◎水源の森100選(林野庁指定)
◎日本重要湿地500(環境省指定)
◎水源涵養保安林(滋賀県指定)
◎ミツガシワ等生育地保護区(県条例)


どこにある?


  • 滋賀県北部の長浜市西浅井町山門(やまかど)にあります。
  • かつては山門、中、庄の3集落の共有林で、炭や薪を作るために利用されてきた里山です。
  • 里山の森に囲まれて、県内最大級の湿原があり、特徴ある生態系が広がっています。

どんなところ?

復元した炭焼き小屋

 1960年代まで生産されていた炭は京阪神に出荷され、この地域の生活を支えてきました。その当時は森もよく手入れされていましたが、その後森は放置され、里山としての環境は失われていました。

 

 現在は、「山門水源の森を次の世代に引き継ぐ会」を中心に保全や復元が進められていますが、シカやイノシシなどによる獣害が深刻で、対策に追われています。

地理・気候の特徴

ブナとアカガシが一緒に写るショット
  • 日本海に近く、冬は北陸型の気候で、2mを越す積雪がある年もあります。
  • 太平洋、瀬戸内海にも近く、盆地型の地形で、夏は暑く多湿です。

 このような気候を反映して、寒地性と暖地性の植物が多様な植生を作っています。代表的な例として、寒い気候を好むブナと暖かい気候を好むアカガシとが枝を交わして同居している姿が見られます。(左写真:上はブナ、下半分はアカガシ)このような多様な植生は、さまざまな昆虫や動物たちの命をも支えています。また、森に囲まれるようにして大きな湿原があり、多くの湿生の植物や水生昆虫、両生類などが生息し、生態系を一層豊かにしています。

山門湿原の特徴

ミツガシワ
  • 湿原は地震による断層活動で形ができ、起源は約4万年前にさかのぼります。
  • ミズゴケが堆積した泥炭層からなり、強い酸性と貧栄養の湿原で、氷河期から生きるミツガシワ(左写真)をはじめとして、クサレダマ、トキソウ、サギソウなど貴重な植物の宝庫です。

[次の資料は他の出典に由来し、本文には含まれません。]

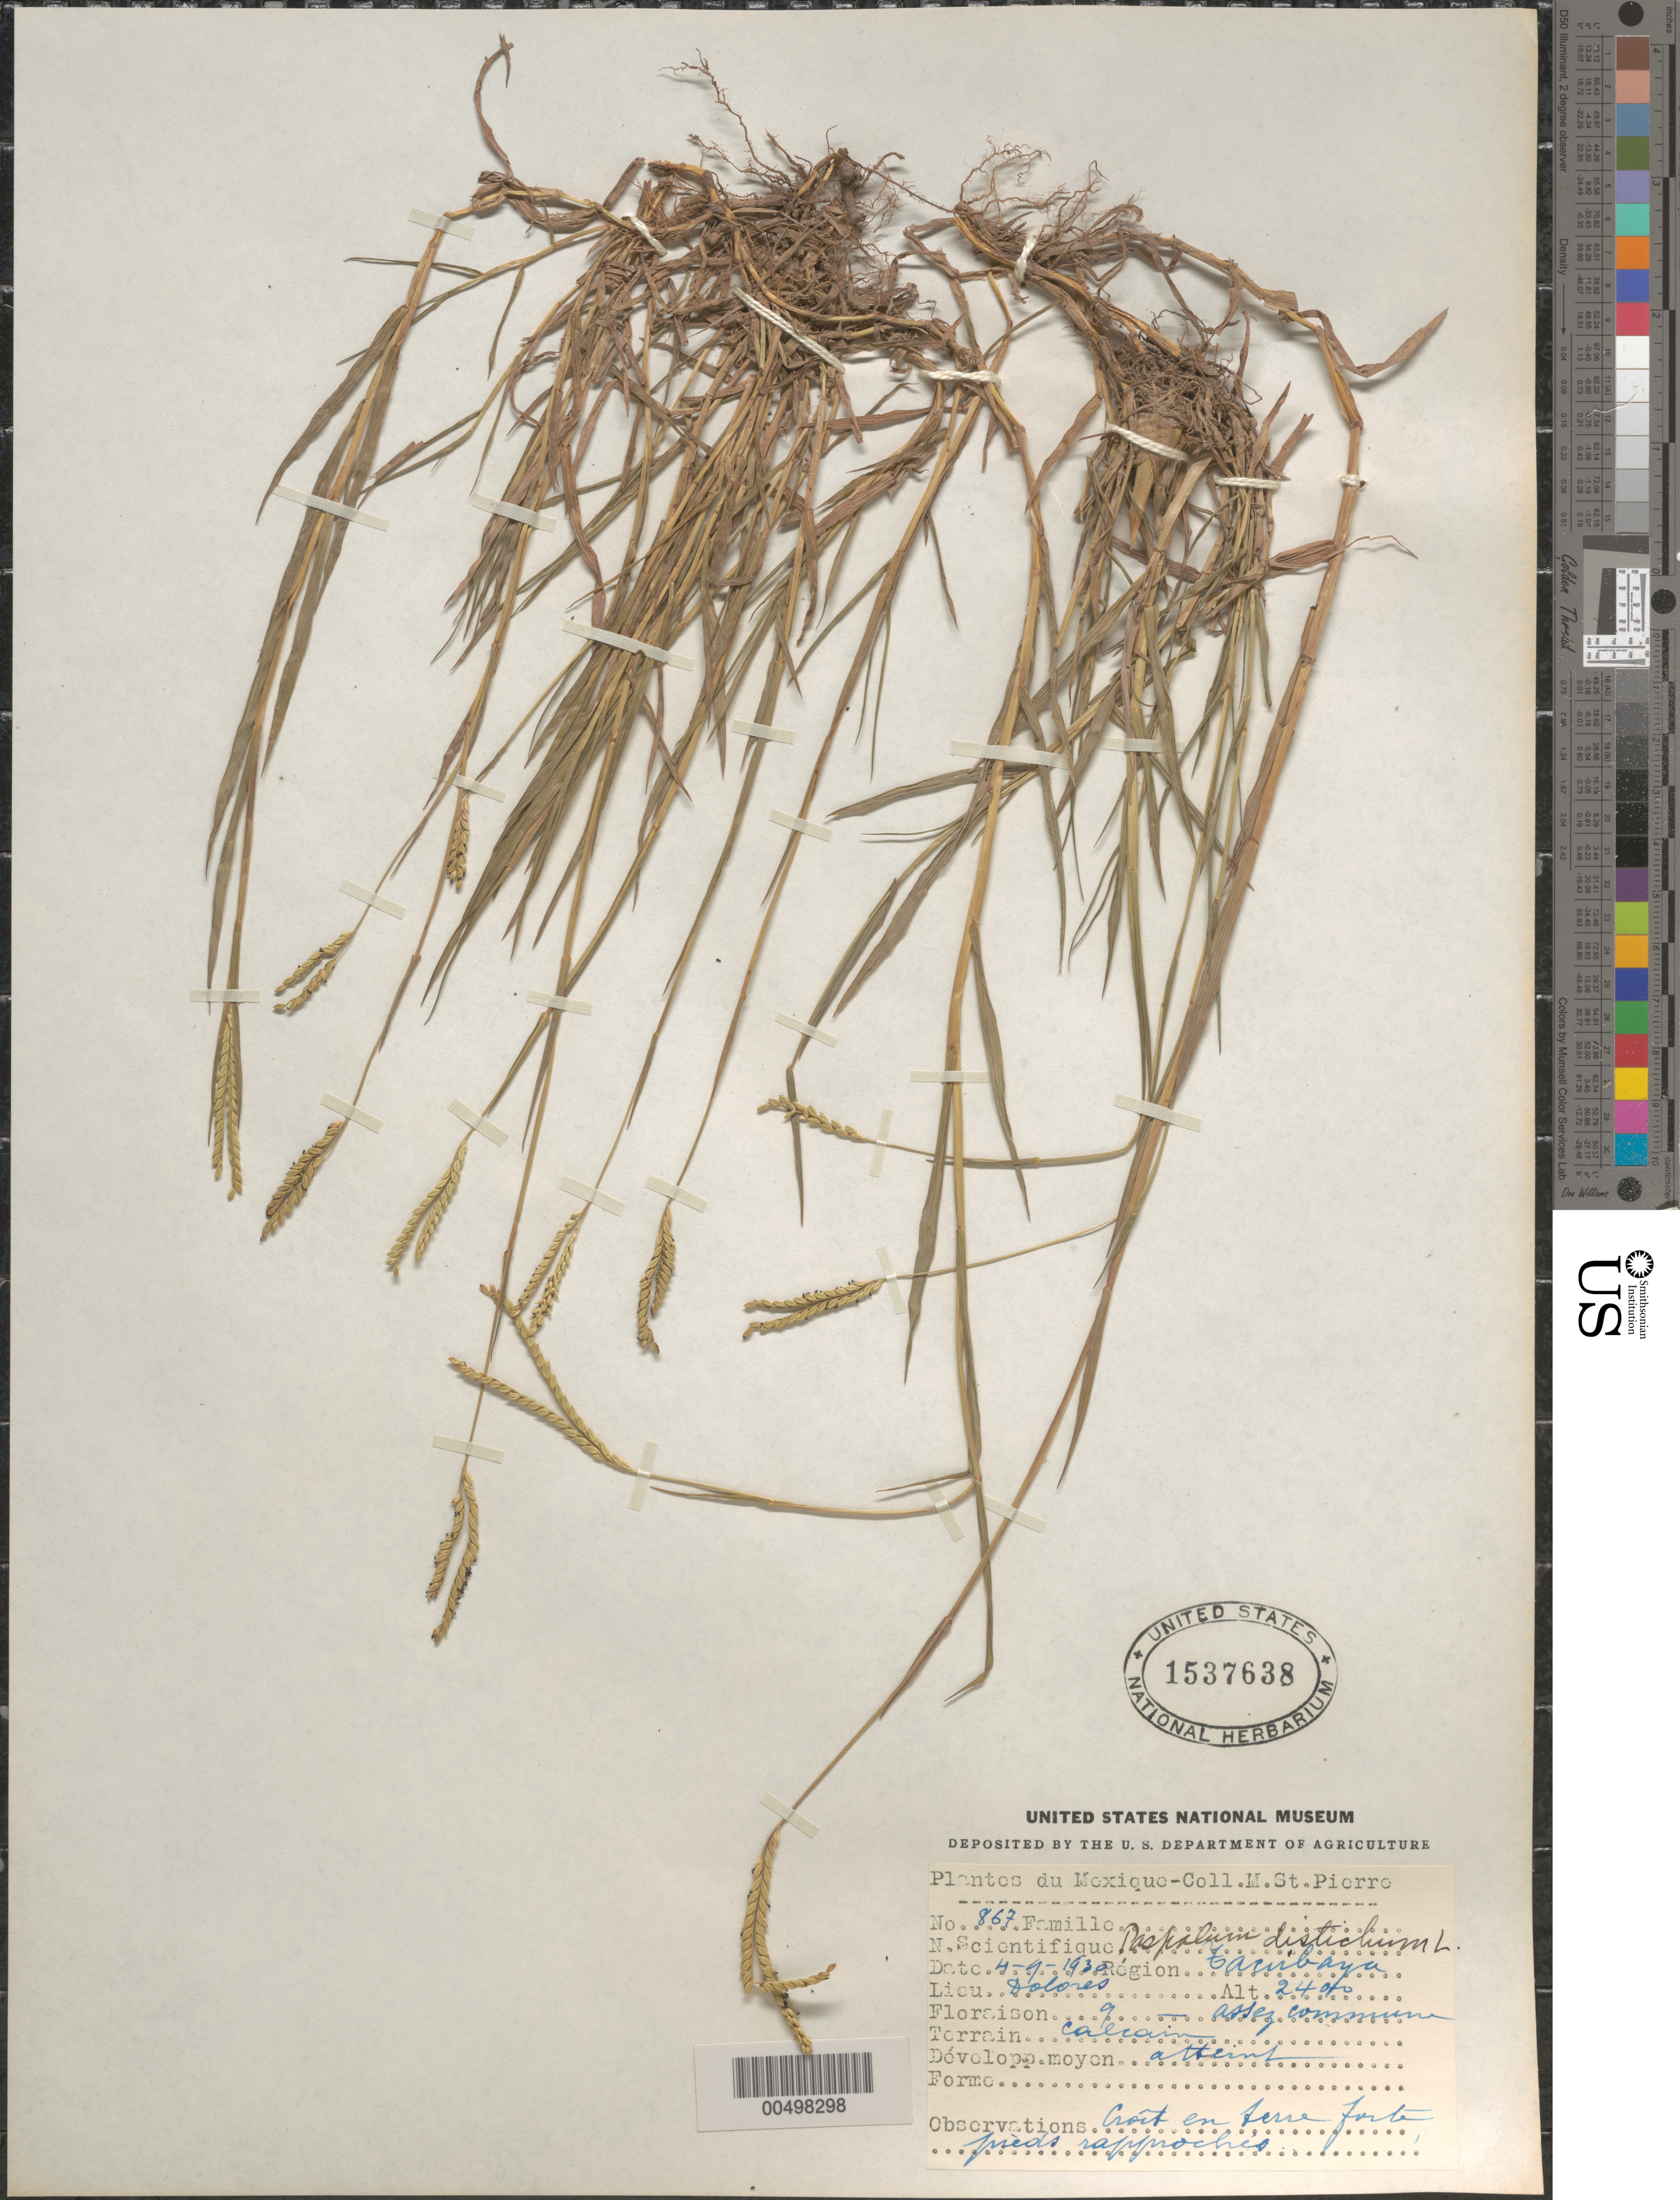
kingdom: Plantae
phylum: Tracheophyta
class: Liliopsida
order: Poales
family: Poaceae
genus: Paspalum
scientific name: Paspalum paspaloides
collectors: M. Saint-Pierre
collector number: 867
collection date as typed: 9 Apr 1930 or 4 Sep 1930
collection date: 1930-04-09 or 1930-09-04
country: Mexico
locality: Tacubaya, Dolores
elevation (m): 2400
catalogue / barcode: US 1537638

 2008年、滋賀県の条例で「山門湿原ミツガシワ等生育地保護区」に指定されました。この指定は、山門湿原で湿生および水生の希少植物11種が確認され、これらの植物の存続上重要な区域であることによるものです。

保護指定対象種(11種)

クサレダマ

トキソウ

ヒメタヌキモ

ミツガシワ

アギナシ

サギソウ

セイタカハイリ

ヒツジグサ

ヒメミクリ

ヤチスギラン

ミカヅキグサ

 

滋賀県レッドデータブック2015年版カテゴリー

絶滅危機増大種
希少種
分布上重要種
その他重要種


水源の森としての働き


  • 琵琶湖は、淀川水系1400万人の大切な水源です。
  • 「山門水源の森」は琵琶湖へ水を供給しています。
  • この森から流れ出る大浦川で、琵琶湖の固有種であるビワマスの産卵が盛んに行われており、水源の森として健全な保全の重要性が増しています。
ブナ林

 この森にはブナの群生地があります。ブナは水分を多く含むため建築材として利用されず,無用扱いされてきました。近年、ブナは水源をまもる木として注目されるようになり、ブナ林の保全に関心が高まっています。